▸ **WHAT TO PRODUCE**
Needed from the data below: every line from the one with "vfov_deg: 15.8" up to and including the one with "focal_mm: 58", repeated exactly and with nothing else.

▸ **RECORDS SHOWN**
[Start of Attachment]
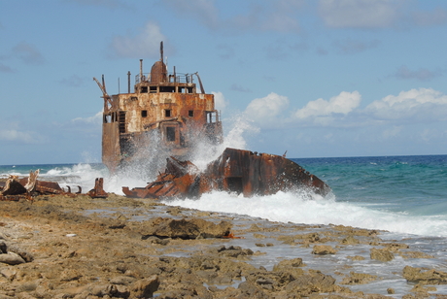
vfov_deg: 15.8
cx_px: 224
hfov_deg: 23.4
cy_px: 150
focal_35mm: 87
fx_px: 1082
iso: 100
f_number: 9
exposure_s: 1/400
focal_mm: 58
[End of Attachment]
[Start of Attachment]
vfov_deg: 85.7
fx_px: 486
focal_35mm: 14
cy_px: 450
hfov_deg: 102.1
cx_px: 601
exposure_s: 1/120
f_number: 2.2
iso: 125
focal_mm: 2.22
[End of Attachment]
▸ **RESULT OF THIS TASK**
vfov_deg: 15.8
cx_px: 224
hfov_deg: 23.4
cy_px: 150
focal_35mm: 87
fx_px: 1082
iso: 100
f_number: 9
exposure_s: 1/400
focal_mm: 58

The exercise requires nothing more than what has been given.